November could be rated as a month of uncertainty and dilemma for bank customers as, although for a short time, commercial banks moved to pass on to them the obligation to pay a 16.5 percent Value Added Tax (VAT) on ‘some’ services charges.
In what could best be described as a battle of supremacy between the banks and government agencies like the Malawi Revenue Authority (MRA), the consumer was seen as the ultimate victim.
Controversial as the VAT might be, its passing to the consumers brought about anxiety, especially that, already, the cost of other basic commodities remained elevated coupled with a continued dwindling of buying power.
In Malawi, especially at this point, no one would yearn to pay an extra cost one anything else, more especially on transactions of the hard earned money.
Albeit the growing concerns of the every skyrocketing cost of living, On November 1, the banks went ahead to revise their charges on non-banking services, reflecting the tax.
They said it was in accordance with the amendment of the Taxation Act which was passed earlier by Parliament.
As such, the banks, or rather some, decided to pass on the task of payment of the required tax to the consumers, a decision which was latter reviewed by individual commercial banks.
For example, MyBucks Banking Corporation announced that from current account bank cheque issuance, be attracting fees of K34,950 from K30,000, bank statement per page would attract K6,408 from K5,500 while a draft would be sourced at K23,300 from K20,000.
However, three weeks later, the banks have published fresh statements indicating a downward review of the service fees where, in some cases, the charges are below the initial charge.
For MyBucks Banking Corporation, current account bank cheque issuance will now attract K27,000, bank statement per page will attract K5,000 while a draft will be sourced at K15,000.

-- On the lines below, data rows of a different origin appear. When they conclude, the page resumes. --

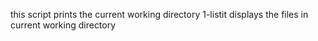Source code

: this script prints the current working directory
1-listit displays the files in current working directory

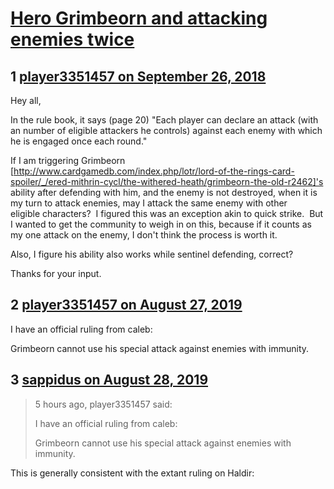# [Hero Grimbeorn and attacking enemies twice](https://community.fantasyflightgames.com/topic/283475-hero-grimbeorn-and-attacking-enemies-twice/)

## 1 [player3351457 on September 26, 2018](https://community.fantasyflightgames.com/topic/283475-hero-grimbeorn-and-attacking-enemies-twice/?do=findComment&comment=3483685)

Hey all,

In the rule book, it says (page 20) "Each player can declare an attack (with an number of eligible attackers he controls) against each enemy with which he is engaged once each round."

If I am triggering Grimbeorn [http://www.cardgamedb.com/index.php/lotr/lord-of-the-rings-card-spoiler/_/ered-mithrin-cycl/the-withered-heath/grimbeorn-the-old-r2462]'s ability after defending with him, and the enemy is not destroyed, when it is my turn to attack enemies, may I attack the same enemy with other eligible characters?  I figured this was an exception akin to quick strike.  But I wanted to get the community to weigh in on this, because if it counts as my one attack on the enemy, I don't think the process is worth it. 

Also, I figure his ability also works while sentinel defending, correct?

Thanks for your input.

## 2 [player3351457 on August 27, 2019](https://community.fantasyflightgames.com/topic/283475-hero-grimbeorn-and-attacking-enemies-twice/?do=findComment&comment=3772455)

I have an official ruling from caleb:

Grimbeorn cannot use his special attack against enemies with immunity.

## 3 [sappidus on August 28, 2019](https://community.fantasyflightgames.com/topic/283475-hero-grimbeorn-and-attacking-enemies-twice/?do=findComment&comment=3772640)

> 5 hours ago, player3351457 said:
> 
> I have an official ruling from caleb:
> 
> Grimbeorn cannot use his special attack against enemies with immunity.

This is generally consistent with the extant ruling on Haldir:

 

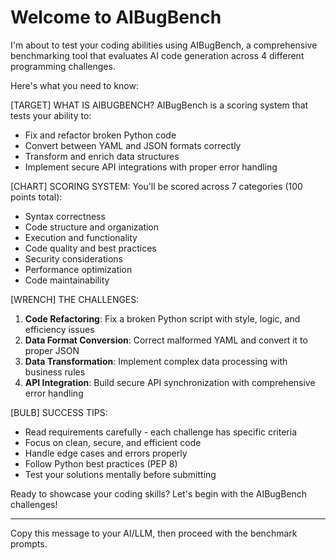 # Welcome to AIBugBench

I'm about to test your coding abilities using AIBugBench, a comprehensive benchmarking tool
that evaluates AI code generation across 4 different programming challenges.

Here's what you need to know:

[TARGET] WHAT IS AIBUGBENCH?
AIBugBench is a scoring system that tests your ability to:

- Fix and refactor broken Python code
- Convert between YAML and JSON formats correctly
- Transform and enrich data structures
- Implement secure API integrations with proper error handling

[CHART] SCORING SYSTEM:
You'll be scored across 7 categories (100 points total):

- Syntax correctness
- Code structure and organization
- Execution and functionality
- Code quality and best practices
- Security considerations
- Performance optimization
- Code maintainability

[WRENCH] THE CHALLENGES:

1. **Code Refactoring**: Fix a broken Python script with style, logic, and efficiency issues
2. **Data Format Conversion**: Correct malformed YAML and convert it to proper JSON
3. **Data Transformation**: Implement complex data processing with business rules
4. **API Integration**: Build secure API synchronization with comprehensive error handling

[BULB] SUCCESS TIPS:

- Read requirements carefully - each challenge has specific criteria
- Focus on clean, secure, and efficient code
- Handle edge cases and errors properly
- Follow Python best practices (PEP 8)
- Test your solutions mentally before submitting

Ready to showcase your coding skills? Let's begin with the AIBugBench challenges!

---
Copy this message to your AI/LLM, then proceed with the benchmark prompts.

Earlier, NBS Bank customers were advised that they would be paying K5,825 for a savings account statement after factoring in the VAT but its recent statement indicates that the service will only attract K2,500 before VAT.
National Bank of Malawi and Ecobank, which did not revise their fees at the beginning of the month, have also recently issued statements highlighting reduced charges on certain fees.
For example, Ecobank has reduced the charge for ATM cash withdrawal to K250 from K300 and same-year statement for a savings account to K2,790 before VAT from K6,000. National Bank has also reduced statement – within – a month per page to K1,500 from K4,370, among others.
But why did the banks move to effect the changes in the first place, only to review their rates days later?
Bankers Association of Malawi Chief Executive Officer Lyness Nkungula rates the earlier decision by the banks as business-oriented.
But the revision was in reaction to the customers’ outcry over economic hardship.
“In the first place, the fees were not raised. It was just the inclusion of VAT. VAT is supposed to be borne by the consumer and banks in this case are the collecting agents.
“The reduction in fees means reduction in income for the banks. Since this is individual bank’s business decisions, it must have been well analysed and agreed by the shareholders and management,” she said.
She said this is a crucial time when banks are driving digital banking and financial inclusion campaigns which can be hampered if bank services are deemed to be expensive.
But MRA officials are on record to have said that the amendment to the VAT Act did not introduce any new Vat and, thus, banks were not supposed to pass it on to consumers.
The revenue collection body has maintained its narrative all along, faulting the banks for peddling what it called misinformation.
When contacted last week, MRA Head of Corporate Affairs Steve Kapoloma said the banks were within their legal mandate to make their decisions, adding that they had been remitting their taxes to the authority as required by the law.
Nonetheless, the banks will not be bound to refund the money deducted when the rates were adjusted, according to spokesperson for the Ministry of Finance, Williams Banda.
Moving forward, Banda says while businesses are free to make decisions motivated to make profit, banks should not hide behind taxes when increasing their rates.
“Our understanding was that those non-banking fees already have VAT since the law says VAT should apply. The only thing that banks needed to do was to start remitting the Vat to MRA.
“We cannot comment on whether the increase in the fees is justifiable or not because business in Malawi are at liberty to charge the fees they think makes sense for their business. However, when they do that, they should not hide behind Taxes,” he said.
He says the VAT Act is clear in that it mentions all services or goods where VAT should not apply (exempt or zero rates supplies).
Anything that is not mentioned, according to Banda, means there is standard rate VAT.
Non-banking services are not on either exempt list or zero-rate list hence they have always been taxable at the standard rate of VAT of 16.5.
The conversation over the Vat on banking services has clearly reflected the glaring knowledge gap on taxation and financial issues.
It is clear that while the country is advancing the financial inclusion narrative, the gyre widens.
With a recent FinScope Malawi Survey showing that 67 percent of adult Malawians have no bank accounts, it is high time ‘prohibitive’ bank charges be looked at a matter of concern.